Cybersecurity firm Huntress notes that the patch does not address the vulnerability in Cleo software.

Hackers are reportedly actively exploiting another high-risk vulnerability in Cleo’s software, according to researchers at cybersecurity firm Huntress. The vulnerability is tracked as CVE-2024-50623 and affects a popular Cleo software that companies use to transfer files.

Patch doesn’t help

Cleo first disclosed this vulnerability in a security alert on October 30th. The company previously warned that the exploitation could result in code being executed remotely. This vulnerability affects Cleo’s LexiCom, VLTransfer and Harmony tools. The company has released a patch for this.

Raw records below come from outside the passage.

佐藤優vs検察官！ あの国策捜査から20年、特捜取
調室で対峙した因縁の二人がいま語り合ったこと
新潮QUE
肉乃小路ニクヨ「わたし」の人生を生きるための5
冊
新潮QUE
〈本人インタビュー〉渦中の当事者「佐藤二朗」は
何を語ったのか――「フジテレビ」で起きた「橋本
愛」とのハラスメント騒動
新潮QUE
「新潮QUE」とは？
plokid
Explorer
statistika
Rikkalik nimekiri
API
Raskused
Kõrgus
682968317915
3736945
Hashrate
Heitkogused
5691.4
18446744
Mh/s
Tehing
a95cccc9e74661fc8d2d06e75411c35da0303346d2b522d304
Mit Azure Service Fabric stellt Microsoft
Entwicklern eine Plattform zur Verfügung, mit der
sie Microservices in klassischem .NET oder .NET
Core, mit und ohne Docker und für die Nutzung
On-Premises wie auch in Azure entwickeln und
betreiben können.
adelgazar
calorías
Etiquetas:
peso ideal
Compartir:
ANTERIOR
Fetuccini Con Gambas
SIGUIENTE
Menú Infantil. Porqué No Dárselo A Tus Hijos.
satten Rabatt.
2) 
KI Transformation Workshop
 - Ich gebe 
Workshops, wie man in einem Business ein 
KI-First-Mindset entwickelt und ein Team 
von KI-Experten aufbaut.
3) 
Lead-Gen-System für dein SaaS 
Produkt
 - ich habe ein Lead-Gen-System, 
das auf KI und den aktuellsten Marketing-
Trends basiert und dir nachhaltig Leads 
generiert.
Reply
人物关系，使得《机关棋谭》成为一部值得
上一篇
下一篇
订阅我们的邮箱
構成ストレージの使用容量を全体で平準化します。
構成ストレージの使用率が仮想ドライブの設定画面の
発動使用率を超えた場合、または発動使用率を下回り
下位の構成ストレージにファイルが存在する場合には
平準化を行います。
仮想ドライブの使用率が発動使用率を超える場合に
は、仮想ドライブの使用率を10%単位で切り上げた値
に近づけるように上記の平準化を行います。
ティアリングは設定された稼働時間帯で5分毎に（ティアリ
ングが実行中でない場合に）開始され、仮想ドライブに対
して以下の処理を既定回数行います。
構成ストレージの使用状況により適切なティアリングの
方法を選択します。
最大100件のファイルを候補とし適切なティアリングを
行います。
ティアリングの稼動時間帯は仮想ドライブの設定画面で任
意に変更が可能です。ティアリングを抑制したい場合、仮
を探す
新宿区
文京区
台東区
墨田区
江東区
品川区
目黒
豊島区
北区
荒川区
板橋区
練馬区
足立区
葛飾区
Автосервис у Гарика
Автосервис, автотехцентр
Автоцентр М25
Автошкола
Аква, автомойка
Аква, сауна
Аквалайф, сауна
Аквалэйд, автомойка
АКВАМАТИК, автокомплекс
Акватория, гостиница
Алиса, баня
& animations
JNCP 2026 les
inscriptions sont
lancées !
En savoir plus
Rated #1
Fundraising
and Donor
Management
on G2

However, cybersecurity firm Huntress warned that the patch did not fix the problem and that it had observed “massive abuse of the software by threat actors” since December 3. Security researcher John Hammond said in a statement to TechCrunch: “Cleo protects more than 1,700 LexiCom, VLTransfer and Harmony servers – and has discovered at least 24 companies whose servers have been compromised.”

Currently, affected companies vary widely, ranging from consumer products to logistics and shipping organizations to food suppliers, according to Huntress’ blog. Other customers are also at risk of being hacked.

The threat actor behind these attacks is not yet known. Huntress advises customers to place all Internet-facing systems behind a firewall until Cleo releases a new, working patch.